= EXCERPTED PASSAGE =
[Start]

Node, I allready explained that the new "â" is slowly imposed in Moldova also. Then: Swedish and Danish and Norwegian are all different, I learned a little bit of all. Serbian and Croatian are distinct. Serbo-croatian is considered a movement before separation of Yugoslavia, trying to apropiate Crotian to Serbian. Bosnian, is kind of Croatian + Serbian (it has two versions to a big amounth of words). You said yourself: "they are quite literally, identical". Moldovan is identical to Romanian even by law, so not "quite identical", just "identical". There is no Montenegrin language. Some push for American language, but that doesn't mean there is such a language. The â/î is not considered a difference, because both versions are in use both in Romania and Moldova. You should see the differences between Português do Portugal and Português do Brasil. Or the differences between Dutch in Holland, Belgium and Suriname, before the reform. --Danutz

So, would you care to outline the differences between Serbian, Croatian, and Bosnian, such as words that can't be used in the other language, or grammar that doesn't work? Saying that there is a Bosnian language, but there isn't a Montenegrin language, is patently absurd. Here I am talking about differences in official varieties, not how real people write or speak. In speech, Moldovan and Romanian differ because Moldovan uses a higher rate of Slavic loanwords due to a long period of Soviet occupation and colonisation. You explained that â is imposed slowly in Moldova... well what about the fact that some Romanians still use î/î? One of the most rediculous nationalist rhetoric is when Romanian people whinge about how communists are trying to make Romanian more similar to Russian by writing â as î, and make it different from other Romance languages, when in fact they are pronounced identically. If there is so much differences between Serbian, Croatian, and Bosnian, than what about sh.wiki? Do all Serbians, Croatians, and Bosnians use the official spelling? Not really... especially in Serbia, it's very ambiguous, and "Croatian" can usually be called "Serbian" as well and there will be no argument of improper grammar. --Node

Yes, I would: Have a look here. I thought, that since it is a Wikipedia article, you are aware of it. Actually Croatian has three dialects, in fact they are verry different, so it cannot be usually called "Serbian". About, â/î: both are still in use in Romania. In fact (at least in Romania, in Moldova I don't know) you would not be charged in exams if you use the old spelling. As I told you, Bosnian is something like Sebian+Croatian, a transition language, as you can see in the article I have pointed. --Danutz

But these are just differences in official languages (that's what the article is called, as a matter of fact): the people themselves use something somewhere in between much of the time. Similarly, there are differences between the __official language__ of Moldova and the current official language of Romania: i^ vs a^, and si^nt vs sunt. These, like in Serbian, Croatian, and Bosnian, are purely official and not reflected perfectly in the population (I believe someone said earlier that 60% of Moldovans prefer i^ and i^, and 80% of Romanians prefer a^ and i^; also people with less education are sometimes not good at spelling a^ vs i^ since you have to memorise it).

[End]

= ENTRIES SHOWN =
[Start]

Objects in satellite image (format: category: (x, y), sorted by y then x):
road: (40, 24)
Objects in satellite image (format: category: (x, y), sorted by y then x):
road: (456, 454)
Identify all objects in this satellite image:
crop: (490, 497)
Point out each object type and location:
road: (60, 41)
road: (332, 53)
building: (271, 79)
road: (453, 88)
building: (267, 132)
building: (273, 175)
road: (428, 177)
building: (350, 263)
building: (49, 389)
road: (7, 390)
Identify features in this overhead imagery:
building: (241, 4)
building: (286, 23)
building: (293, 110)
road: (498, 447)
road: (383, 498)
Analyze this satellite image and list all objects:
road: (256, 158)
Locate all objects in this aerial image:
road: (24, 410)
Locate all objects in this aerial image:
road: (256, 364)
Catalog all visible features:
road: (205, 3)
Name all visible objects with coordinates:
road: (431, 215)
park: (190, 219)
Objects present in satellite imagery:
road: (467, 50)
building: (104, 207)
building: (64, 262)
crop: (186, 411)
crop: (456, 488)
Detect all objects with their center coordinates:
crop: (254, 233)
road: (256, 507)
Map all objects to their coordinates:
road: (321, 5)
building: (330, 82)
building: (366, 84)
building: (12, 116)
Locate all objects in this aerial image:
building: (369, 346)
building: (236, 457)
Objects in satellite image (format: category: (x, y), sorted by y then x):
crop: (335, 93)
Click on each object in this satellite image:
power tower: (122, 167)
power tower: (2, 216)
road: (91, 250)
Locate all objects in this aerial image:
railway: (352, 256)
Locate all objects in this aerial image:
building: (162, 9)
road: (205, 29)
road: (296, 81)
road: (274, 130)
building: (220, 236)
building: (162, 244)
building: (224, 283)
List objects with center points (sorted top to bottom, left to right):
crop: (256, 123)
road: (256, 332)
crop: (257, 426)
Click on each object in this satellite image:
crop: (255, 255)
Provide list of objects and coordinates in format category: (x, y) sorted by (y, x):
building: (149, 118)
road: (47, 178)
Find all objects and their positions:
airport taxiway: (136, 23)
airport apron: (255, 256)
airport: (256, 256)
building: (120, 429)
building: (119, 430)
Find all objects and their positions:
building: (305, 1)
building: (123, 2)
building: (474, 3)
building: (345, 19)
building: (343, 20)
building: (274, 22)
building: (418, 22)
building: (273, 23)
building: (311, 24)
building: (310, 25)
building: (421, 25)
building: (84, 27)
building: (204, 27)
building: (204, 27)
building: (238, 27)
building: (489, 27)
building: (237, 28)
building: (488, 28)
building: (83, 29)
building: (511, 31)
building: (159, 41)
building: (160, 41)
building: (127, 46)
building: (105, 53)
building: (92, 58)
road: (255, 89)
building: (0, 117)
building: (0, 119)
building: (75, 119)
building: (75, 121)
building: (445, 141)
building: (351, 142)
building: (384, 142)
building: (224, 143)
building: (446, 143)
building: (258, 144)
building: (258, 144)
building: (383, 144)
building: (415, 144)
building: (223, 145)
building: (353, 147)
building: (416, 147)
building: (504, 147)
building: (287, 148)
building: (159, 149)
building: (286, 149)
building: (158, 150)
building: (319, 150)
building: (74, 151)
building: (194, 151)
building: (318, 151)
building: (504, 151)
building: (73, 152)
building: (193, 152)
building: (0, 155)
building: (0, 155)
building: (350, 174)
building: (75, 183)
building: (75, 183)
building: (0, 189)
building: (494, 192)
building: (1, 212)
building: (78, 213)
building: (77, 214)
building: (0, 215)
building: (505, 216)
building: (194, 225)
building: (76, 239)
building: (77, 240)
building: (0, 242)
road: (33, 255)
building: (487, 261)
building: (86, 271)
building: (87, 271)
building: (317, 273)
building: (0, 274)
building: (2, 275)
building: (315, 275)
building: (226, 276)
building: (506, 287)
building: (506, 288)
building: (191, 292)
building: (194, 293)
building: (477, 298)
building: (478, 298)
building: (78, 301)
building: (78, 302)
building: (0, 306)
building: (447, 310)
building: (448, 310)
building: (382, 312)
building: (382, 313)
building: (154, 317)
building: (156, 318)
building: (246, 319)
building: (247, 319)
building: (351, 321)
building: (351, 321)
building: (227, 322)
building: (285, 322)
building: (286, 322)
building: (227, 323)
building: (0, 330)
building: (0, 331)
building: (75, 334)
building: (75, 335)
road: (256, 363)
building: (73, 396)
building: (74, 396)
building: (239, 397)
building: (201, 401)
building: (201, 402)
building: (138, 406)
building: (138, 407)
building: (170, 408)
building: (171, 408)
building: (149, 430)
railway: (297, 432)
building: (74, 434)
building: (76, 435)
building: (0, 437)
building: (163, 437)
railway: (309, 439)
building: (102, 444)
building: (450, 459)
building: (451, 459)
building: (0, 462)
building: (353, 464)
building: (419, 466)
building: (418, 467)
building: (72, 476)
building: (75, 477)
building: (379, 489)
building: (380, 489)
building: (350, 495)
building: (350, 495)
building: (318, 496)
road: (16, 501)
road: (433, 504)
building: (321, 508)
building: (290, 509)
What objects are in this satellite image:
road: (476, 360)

[End]

= INSTRUCTIONS =
A – In the language discussion, how many dialects does Croatian have?
B – Substitute "public" for "population" in the language discussion, and write out the part starting with "But these are" and going on through "to memorise it).".
C – Proceed with the language discussion from the point where it stops.

= FINAL ANSWERS =
A – Three.

B –
But these are just differences in official languages (that's what the article is called, as a matter of fact): the people themselves use something somewhere in between much of the time. Similarly, there are differences between the __official language__ of Moldova and the current official language of Romania: i^ vs a^, and si^nt vs sunt. These, like in Serbian, Croatian, and Bosnian, are purely official and not reflected perfectly in the public (I believe someone said earlier that 60% of Moldovans prefer i^ and i^, and 80% of Romanians prefer a^ and i^; also people with less education are sometimes not good at spelling a^ vs i^ since you have to memorise it).

C –
It also says in that article's first paragraph: "The various nuances aren't nearly as linguistically important as is the symbolic value that is assigned to them by their ethnically, religiously, socially and politically diverse group of speakers."

Also, nearly every single form on that page is considered acceptable in the other languages as well. For this reason, there is in addition to separate Wikipedias, a unified Serbo-Croatian Wikipedia, where they use ^Stovakian dialect which is the basis for all three.

Also there is the difference in the scripts. While not written in Cyrillic officially anymore, it can still be found in Cyrillic, and all documents from the Soviet period use Cyrillic. Also, Transdniester still uses Cyrillic officially, and occasionally you can find translations of things into "Moldovan" using Cyrillic ("Chick Tracts" have a couple of Moldovan-cyrillic translations, there is one of an Asterix book, and various others; also there is a Moldovan-cyrillic version of the Constitutional Court of Moldova's official website, and it can be found in many informal contexts online, mixed with Romanian in Latin, and with Russian.)

--67.42.33.221 (node)

And what are we talking about now? Not about the regulated languages? Because if we are talking about the spoken language, than I cannot (sincerly) find any difference between the î and â...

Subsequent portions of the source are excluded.